Products with low price elasticity can be priced higher without significantly impacting demand, while products with high price elasticity may require lower prices to boost demand. Retailers can use data analytics to identify price elasticity for different products and adjust prices accordingly.
#3 Go granular with pricing and promotions
Instead of extensive price increases that may destroy customer trust, retailers can tailor their inflationary price response by product and consumer segment, considering both margin customers’ and performance willingness to pay. Raising prices is unhappening for both retailers and customers.
Retailers that take a robust approach are more likely to turn up with profitability and customer relationships intact. Further, retailers can re-evaluate their price and promotion mix during this time; pulling back on promotions can help manage cost increases without raising prices.
#4 Enhanced supply chain visibility and diversification
Retailers can overhaul their supply and distribution networks with in-depth visibility into supply chains. This lets them direct shipments through less congested and more affordable ways, locate distribution centers in the most suitable places (that can balance labor and last-mile costs), and take steps to lower distribution overhead.
So how can retailers ensure such an optimized supply chain? Leveraging retail analytics solutions helps monitor every stage of the supply chain, gather relevant data, and organize it in a centralized repository. The data can be reviewed, analyzed, and eventually mined from there for helpful information to enhance business operations and strategic decision-making.
One thing is transparent, to beat the impact of climbing inflation and changes in customer purchasing patterns, retailers require data and technology-based tools to make sense of that data. Data analytics in retail can provide deeper insights through a holistic market view, letting retailers modernize processes, provide better customer experiences and enhance retailer-supplier collaboration.

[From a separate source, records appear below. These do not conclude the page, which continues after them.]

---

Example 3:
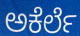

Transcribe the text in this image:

ಅಕೆರ್ಲೆ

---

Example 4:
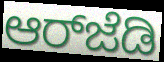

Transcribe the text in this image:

ಆರ್‌ಜೆಡಿ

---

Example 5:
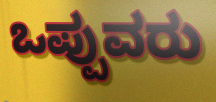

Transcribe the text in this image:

ಒಪ್ಪುವರುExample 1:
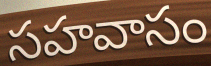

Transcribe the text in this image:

సహవాసం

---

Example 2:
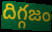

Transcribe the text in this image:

దిగ్గజం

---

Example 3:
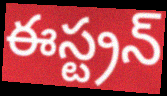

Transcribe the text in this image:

ఈస్ట్రన్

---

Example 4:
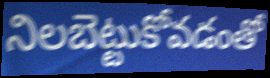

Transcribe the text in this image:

నిలబెట్టుకోవడంతో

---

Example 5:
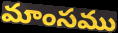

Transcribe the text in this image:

మాంసముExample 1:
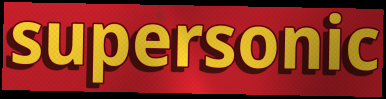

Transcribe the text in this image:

supersonic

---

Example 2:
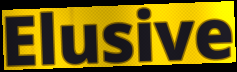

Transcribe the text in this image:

Elusive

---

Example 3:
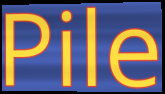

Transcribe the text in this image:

Pile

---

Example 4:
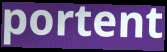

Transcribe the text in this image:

portent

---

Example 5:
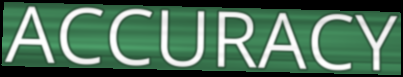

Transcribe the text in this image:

ACCURACY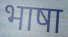
भाषा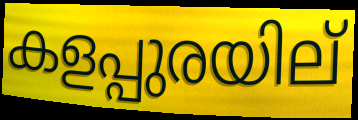
കളപ്പുരയില്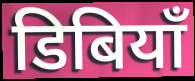
डिबियाँ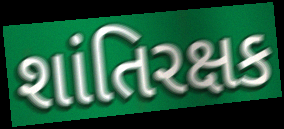
શાંતિરક્ષક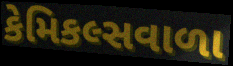
કેમિકલ્સવાળા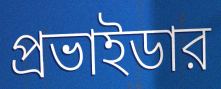
প্রভাইডারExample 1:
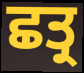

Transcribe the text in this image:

ਛਤ੍ਰ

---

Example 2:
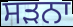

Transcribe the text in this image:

ਸੜਨਾ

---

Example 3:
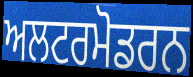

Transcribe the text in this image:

ਅਲਟਰਮੋਡਰਨ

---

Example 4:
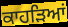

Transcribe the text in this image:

ਕਾਹੜਿਆਂ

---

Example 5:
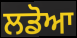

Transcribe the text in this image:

ਲਡੋਆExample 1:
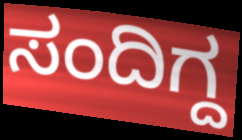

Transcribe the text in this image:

ಸಂದಿಗ್ದ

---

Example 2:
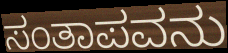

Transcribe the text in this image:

ಸಂತಾಪವನು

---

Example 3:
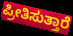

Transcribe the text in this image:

ಪ್ರೀತಿಸುತ್ತಾರೆ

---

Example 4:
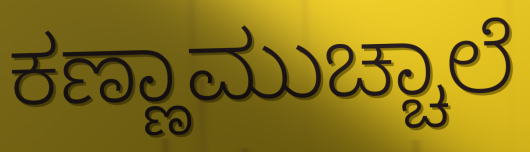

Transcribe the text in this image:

ಕಣ್ಣಾಮುಚ್ಚಾಲೆ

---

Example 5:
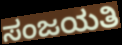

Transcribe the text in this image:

ಸಂಜಯತಿ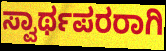
ಸ್ವಾರ್ಥಪರರಾಗಿ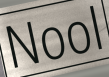
NoolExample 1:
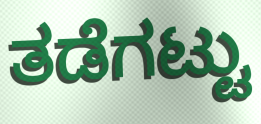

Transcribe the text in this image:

ತಡೆಗಟ್ಟು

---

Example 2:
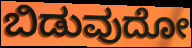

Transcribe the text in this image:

ಬಿಡುವುದೋ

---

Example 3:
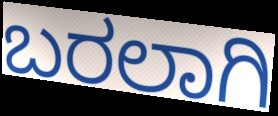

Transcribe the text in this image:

ಬರಲಾಗಿ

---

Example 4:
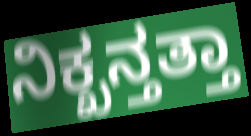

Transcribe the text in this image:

ನಿಕ್ಖನ್ತತ್ತಾ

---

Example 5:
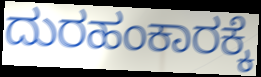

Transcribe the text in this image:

ದುರಹಂಕಾರಕ್ಕೆ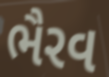
ભૈરવ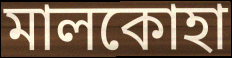
মালকোহাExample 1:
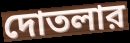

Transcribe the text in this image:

দোতলার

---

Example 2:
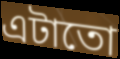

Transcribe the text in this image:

এটাতো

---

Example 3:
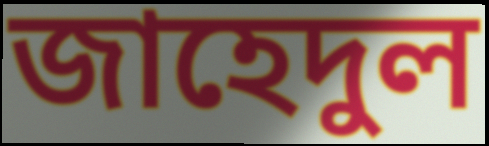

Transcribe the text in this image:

জাহেদুল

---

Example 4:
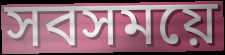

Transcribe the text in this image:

#5 Eliminate low-margin products that are driving traffic
Retailers can improve their profitability by focusing on high-margin and high-traffic products. By using data analytics to identify products with low margins and low demand, retailers can eliminate them from their inventory.
This can help retailers to reduce their costs and improve their profitability without negatively impacting their sales. Retailers can also use data analytics to identify trends in customer purchasing behavior and adjust their product offerings accordingly to better meet customer needs and preferences.
Today’s economic environment and concerned pricing pressures are complexed for retailers and consumers. Some organizations have responded by announcing an increase in prices across product categories. Organizations can manage pricing margins responsibly and profitably during inflation.
Determining how and where new opportunities exist can assist organizations drive growth, control inflation, and remain profitable. Our retail analytics services can help you understand the changing customer preferences in real-time, pay attention to what they want, and act quickly. Moreover, you can delegate your employees to work more productively, engage with affinity, and scale loyalty-building customer service.